I wave my hands at her by my waist, telling her to stop. I try to mouth the word “run” instead of singing the lyrics to keep with the music. My eyes are about to fall out of their sockets, trying to warn her to do something, not to come any closer, but she doesn’t see the words I’m trying to speak. She sees me, her son who she’s probably assumed dead.

She lunges out of the line in my direction, crying out for me. I move toward her, leaving the music behind. Leaving everything in this world behind for this one single moment.

FORTY-FOUR

ELLA

February 1944

When I think it can’t possibly get any colder outside, I’m proven wrong. Despite how many of us work within this warehouse, Kanada, there’s no additional warmth inside than there is outside, but I’m thankful to avoid the wind and frostbite.

Each time the door to the warehouse opens, I brace myself for the sting of cold to follow. A kapo has been holding the door open for minutes now. It will never warm up in here.

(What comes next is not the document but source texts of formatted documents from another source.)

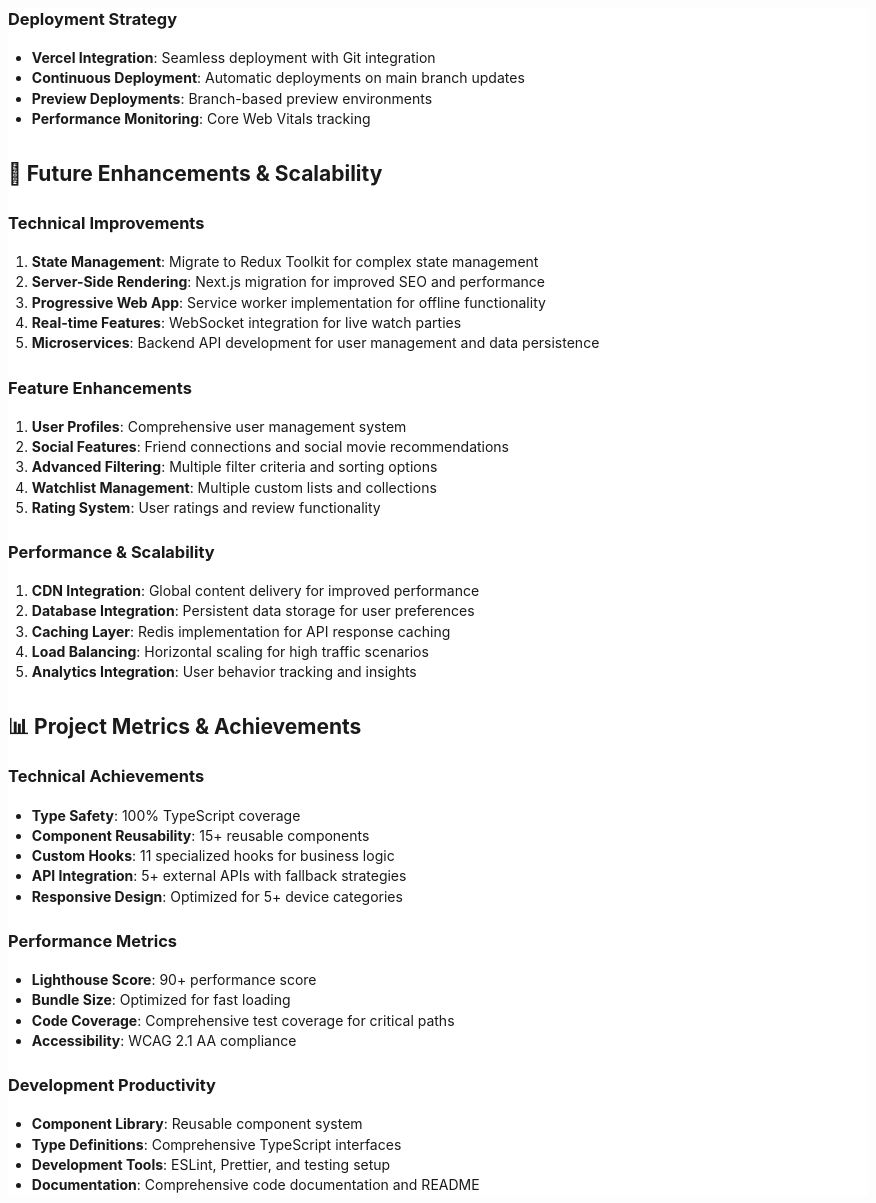 ### Deployment Strategy
- **Vercel Integration**: Seamless deployment with Git integration
- **Continuous Deployment**: Automatic deployments on main branch updates
- **Preview Deployments**: Branch-based preview environments
- **Performance Monitoring**: Core Web Vitals tracking

## 🔮 Future Enhancements & Scalability

### Technical Improvements
1. **State Management**: Migrate to Redux Toolkit for complex state management
2. **Server-Side Rendering**: Next.js migration for improved SEO and performance
3. **Progressive Web App**: Service worker implementation for offline functionality
4. **Real-time Features**: WebSocket integration for live watch parties
5. **Microservices**: Backend API development for user management and data persistence

### Feature Enhancements
1. **User Profiles**: Comprehensive user management system
2. **Social Features**: Friend connections and social movie recommendations
3. **Advanced Filtering**: Multiple filter criteria and sorting options
4. **Watchlist Management**: Multiple custom lists and collections
5. **Rating System**: User ratings and review functionality

### Performance & Scalability
1. **CDN Integration**: Global content delivery for improved performance
2. **Database Integration**: Persistent data storage for user preferences
3. **Caching Layer**: Redis implementation for API response caching
4. **Load Balancing**: Horizontal scaling for high traffic scenarios
5. **Analytics Integration**: User behavior tracking and insights

## 📊 Project Metrics & Achievements

### Technical Achievements
- **Type Safety**: 100% TypeScript coverage
- **Component Reusability**: 15+ reusable components
- **Custom Hooks**: 11 specialized hooks for business logic
- **API Integration**: 5+ external APIs with fallback strategies
- **Responsive Design**: Optimized for 5+ device categories

### Performance Metrics
- **Lighthouse Score**: 90+ performance score
- **Bundle Size**: Optimized for fast loading
- **Code Coverage**: Comprehensive test coverage for critical paths
- **Accessibility**: WCAG 2.1 AA compliance

### Development Productivity
- **Component Library**: Reusable component system
- **Type Definitions**: Comprehensive TypeScript interfaces
- **Development Tools**: ESLint, Prettier, and testing setup
- **Documentation**: Comprehensive code documentation and README
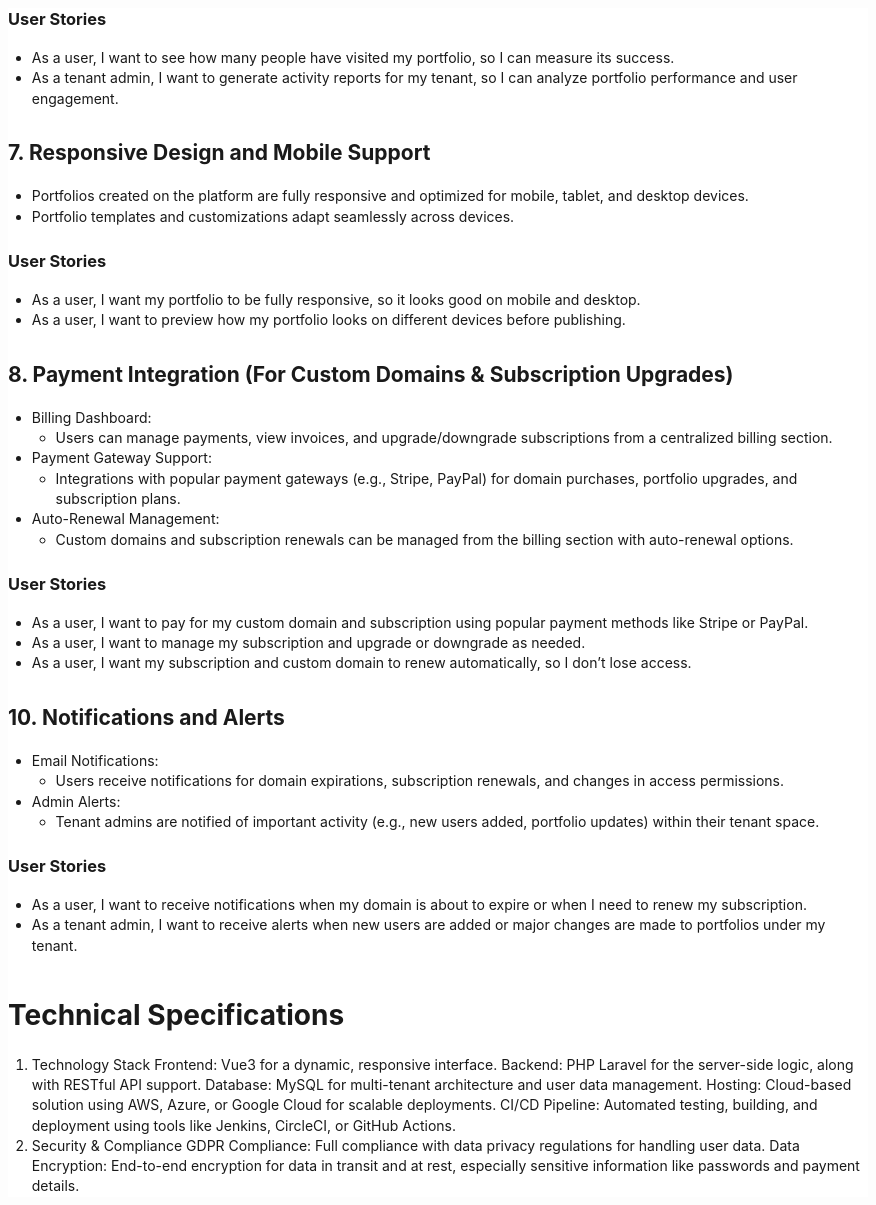 ### User Stories
- As a user, I want to see how many people have visited my portfolio, so I can measure its success.
- As a tenant admin, I want to generate activity reports for my tenant, so I can analyze portfolio performance and user engagement.

## 7. Responsive Design and Mobile Support
- Portfolios created on the platform are fully responsive and optimized for mobile, tablet, and desktop devices.
- Portfolio templates and customizations adapt seamlessly across devices.

### User Stories
- As a user, I want my portfolio to be fully responsive, so it looks good on mobile and desktop.
- As a user, I want to preview how my portfolio looks on different devices before publishing.

## 8. Payment Integration (For Custom Domains & Subscription Upgrades)
- Billing Dashboard:
   - Users can manage payments, view invoices, and upgrade/downgrade subscriptions from a centralized billing section.
- Payment Gateway Support:
   - Integrations with popular payment gateways (e.g., Stripe, PayPal) for domain purchases, portfolio upgrades, and subscription plans.
- Auto-Renewal Management:
   - Custom domains and subscription renewals can be managed from the billing section with auto-renewal options.

### User Stories
- As a user, I want to pay for my custom domain and subscription using popular payment methods like Stripe or PayPal.
- As a user, I want to manage my subscription and upgrade or downgrade as needed.
- As a user, I want my subscription and custom domain to renew automatically, so I don’t lose access.

## 10. Notifications and Alerts
- Email Notifications:
    - Users receive notifications for domain expirations, subscription renewals, and changes in access permissions.
- Admin Alerts:
    - Tenant admins are notified of important activity (e.g., new users added, portfolio updates) within their tenant space.

### User Stories
- As a user, I want to receive notifications when my domain is about to expire or when I need to renew my subscription.
- As a tenant admin, I want to receive alerts when new users are added or major changes are made to portfolios under my tenant.

# Technical Specifications
1. Technology Stack
   Frontend: Vue3 for a dynamic, responsive interface.
   Backend: PHP Laravel for the server-side logic, along with RESTful API support.
   Database: MySQL for multi-tenant architecture and user data management.
   Hosting: Cloud-based solution using AWS, Azure, or Google Cloud for scalable deployments.
   CI/CD Pipeline: Automated testing, building, and deployment using tools like Jenkins, CircleCI, or GitHub Actions.
2. Security & Compliance
   GDPR Compliance: Full compliance with data privacy regulations for handling user data.
   Data Encryption: End-to-end encryption for data in transit and at rest, especially sensitive information like passwords and payment details.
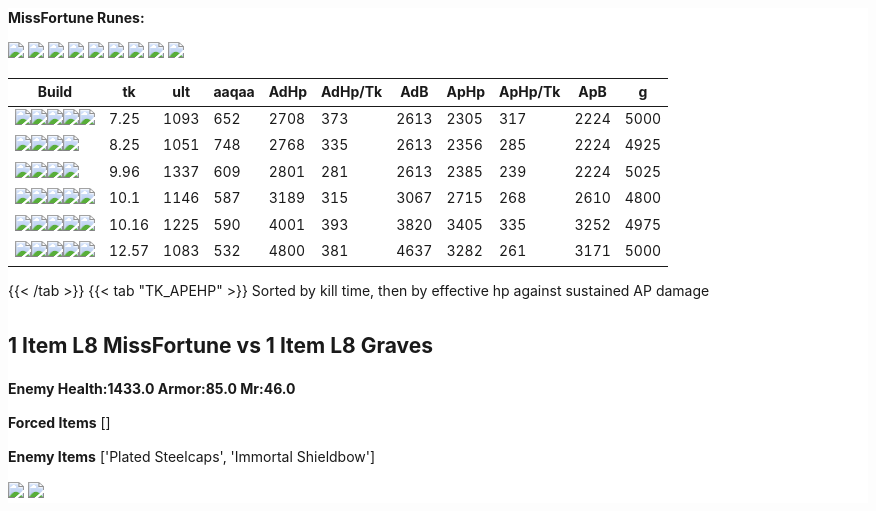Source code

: 

**MissFortune Runes:**


![](/Styles/Precision/PressTheAttack/PressTheAttack.png)
![](/Styles/Precision/Overheal.png)
![](/Styles/Precision/LegendAlacrity/LegendAlacrity.png)
![](/Styles/Precision/CutDown/CutDown.png)
![](/Styles/Sorcery/AbsoluteFocus/AbsoluteFocus.png)
![](/Styles/Sorcery/GatheringStorm/GatheringStorm.png)
![](/StatMods/StatModsAdaptiveForceIcon.png)
![](/StatMods/StatModsAdaptiveForceIcon.png)
![](/StatMods/StatModsArmorIcon.png)





 Build |tk|ult|aaqaa|AdHp|AdHp/Tk|AdB|ApHp|ApHp/Tk|ApB|g
-|-|-|-|-|-|-|-|-|-|-
![](/item/6672.png)![](/item/1001.png)![](/item/1053.png)![](/item/1055.png)![](/item/1036.png)|7.25|1093|652|2708|373|2613|2305|317|2224|5000
![](/item/3153.png)![](/item/1001.png)![](/item/1055.png)![](/item/1037.png)|8.25|1051|748|2768|335|2613|2356|285|2224|4925
![](/item/3074.png)![](/item/1001.png)![](/item/1055.png)![](/item/1037.png)|9.96|1337|609|2801|281|2613|2385|239|2224|5025
![](/item/6609.png)![](/item/1001.png)![](/item/1053.png)![](/item/1055.png)![](/item/1036.png)|10.1|1146|587|3189|315|3067|2715|268|2610|4800
![](/item/6673.png)![](/item/1001.png)![](/item/1055.png)![](/item/1037.png)![](/item/1036.png)|10.16|1225|590|4001|393|3820|3405|335|3252|4975
![](/item/3026.png)![](/item/1001.png)![](/item/1053.png)![](/item/1055.png)![](/item/1036.png)|12.57|1083|532|4800|381|4637|3282|261|3171|5000
{{< /tab >}}
{{< tab "TK_APEHP" >}}
Sorted by kill time, then by effective hp against sustained AP damage
## 1 Item L8 MissFortune vs 1 Item L8 Graves

**Enemy Health:1433.0 Armor:85.0 Mr:46.0**


**Forced Items** []








**Enemy Items** ['Plated Steelcaps', 'Immortal Shieldbow']





![](/item/3047.png)
![](/item/6673.png)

A hazy melody floats in with a gust of wind, carrying notes into my ear.

There’s a place for you

Warm, inviting, bright, and true.

A dreamland waiting to be found,

Where peace and beauty both astound

My jaw falls and I choke on air. Galina peers over at me with a look of confusion in her eyes. “I did hear that—the singing,” she says. “I’ve never heard anyone singing outside this building.”

I stand up without thinking of the repercussions. I keep my hands gripped around a handbag.

“Luka!” a woman calls out at the top of her lungs.